Aktuelles Fundstück: Soldatenfoto

Porträt eines Soldaten aus dem Ersten Weltkrieg

Foto: Stadtmuseum Oldenburg
Karl August Zedelius, Soldat im Ersten Weltkrieg, um 1917. Foto: Stadtmuseum Oldenburg

Vor 100 Jahren endete mit der Unterzeichnung eines Waffenstillstands zwischen dem Deutschen Reich und den beiden Westmächten Frankreich und Großbritannien der Erste Weltkrieg. Bei dieser „Urkatastrophe des 20. Jahrhunderts“, wie es der Historiker George F. Kennan bezeichnet hat, verloren auch mehrere tausend Oldenburger Soldaten ihr Leben. Von etwa 220 gefallenen Soldaten aus Oldenburg, aber auch anderen Regionen, befinden sich Porträtaufnahmen in der Sammlung des Stadtmuseums. Sie stehen stellvertretend für die knapp 5.000 Gefallenen, die allein das Oldenburgische Infanterie-Regiment Nr. 91 verlor. Die Fotografien stammen aus dem Bestand des ehemaligen Kriegserinnerungsmuseums, das während des Krieges und bis in die 1920er Jahre im Oldenburger Schloss und später in der Huntestraße Nr. 6 untergebracht war. Mit der Ausstellung sollte das Andenken an die ‚gefallenen Helden‘ der Region wachgehalten werden. 1938 wurde das Museum aufgelöst und Teile seiner Ausstellung gelangten ins Stadtmuseum.

Eines der Fotos zeigt den aus Oldenburg stammenden Karl August Zedelius, der am 22. März 1918 gefallen ist, wie der Vermerk unterhalb des Fotos festhält. Tatsächlich ist in zwei Feldpostbriefen von ehemaligen Kameraden der Tod des Leutnants des Oldenburgischen Infanterie-Regiments Nr. 91 überliefert.

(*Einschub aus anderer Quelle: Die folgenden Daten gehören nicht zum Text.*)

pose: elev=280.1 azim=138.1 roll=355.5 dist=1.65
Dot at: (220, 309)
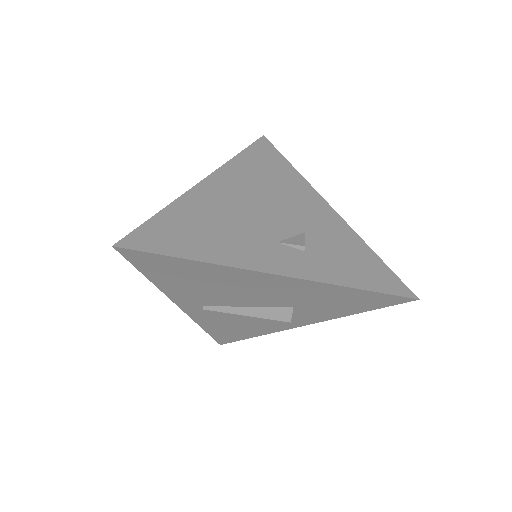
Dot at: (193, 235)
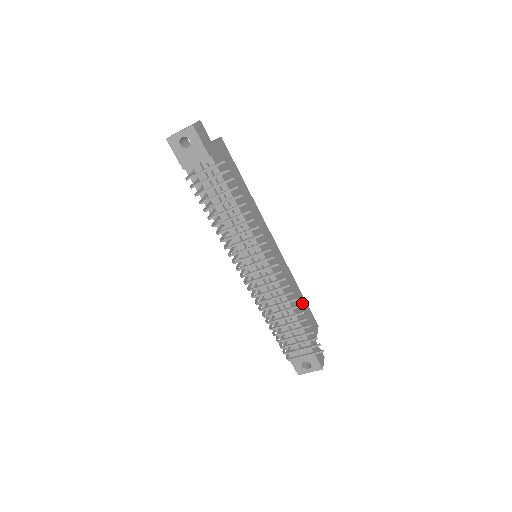
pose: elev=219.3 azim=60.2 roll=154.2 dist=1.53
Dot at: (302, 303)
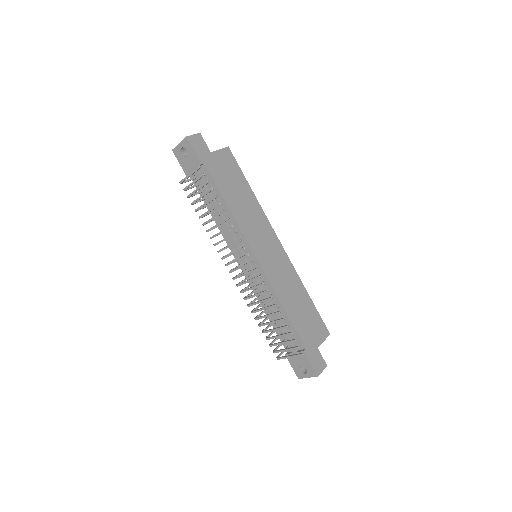
Dot at: (307, 307)
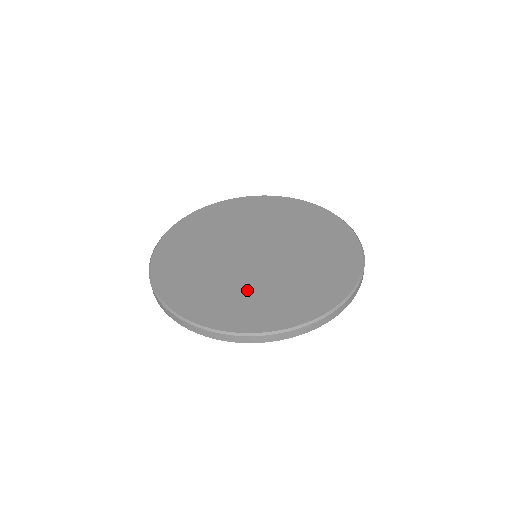
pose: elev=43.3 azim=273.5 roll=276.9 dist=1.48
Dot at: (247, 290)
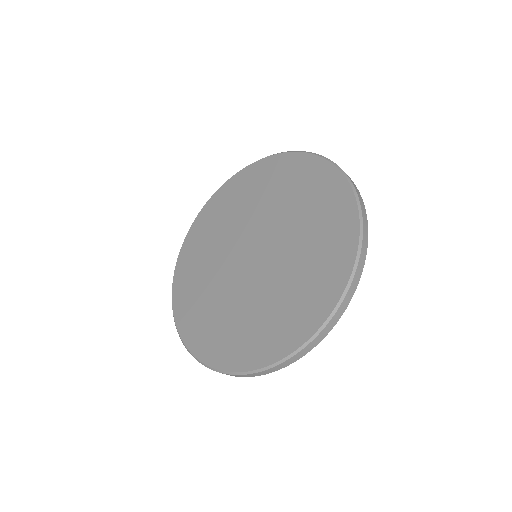
Dot at: (282, 291)
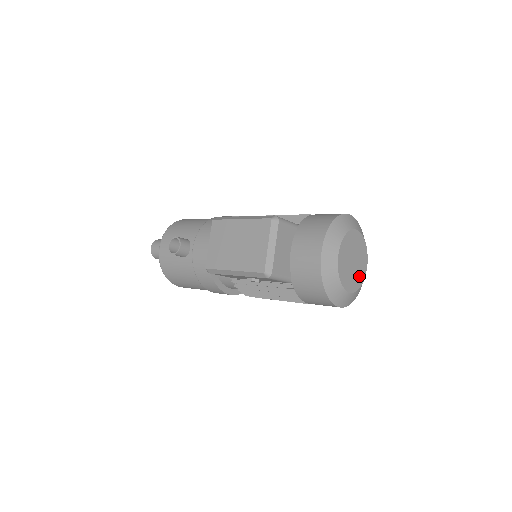
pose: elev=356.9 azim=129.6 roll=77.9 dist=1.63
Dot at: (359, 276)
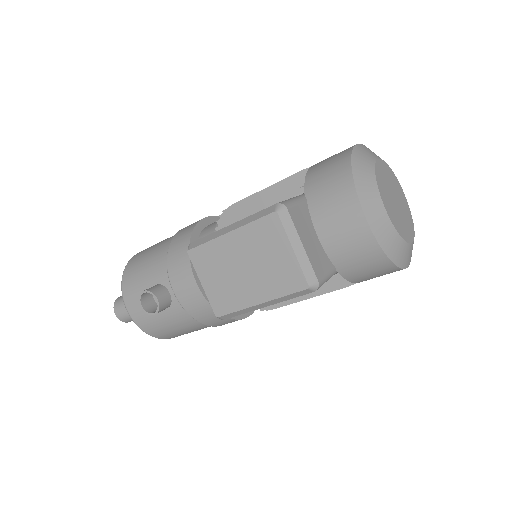
Dot at: (407, 214)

Er wurde am Mittag des 22. Märzes 1918 von einer Fliegerbombe getötet, während er in einem Schützengraben nahe dem kleinen Dorf Saint-Simon in Nordfrankreich lag. Ein verblasstes Foto und die Aufzeichnungen zum Tod des Soldaten machen die Schrecken des Krieges auch 100 Jahre später unmittelbar spürbar.

Karl August Zedelius starb während der sogenannten Frühjahrsoffensive, mit der das Deutsche Kaiserreich ein letztes Mal versuchte, den Krieg für sich zu entscheiden. Nichts war da mehr übrig von der Euphorie, mit der im August 1914 tausende Reservisten und Freiwillige zu den Oldenburger Kasernen geeilt waren, um an der Front ihre „vaterländische Pflicht“ zu tun. Die erhaltenen Fotos der Gefallenen – überwiegend sehr junge Männer – sind heute stumme Zeugen eines Krieges, der insgesamt fast zehn Millionen tote und etwa 20 Millionen verwundete Soldaten sowie bis zu sieben Millionen zivile Opfer forderte.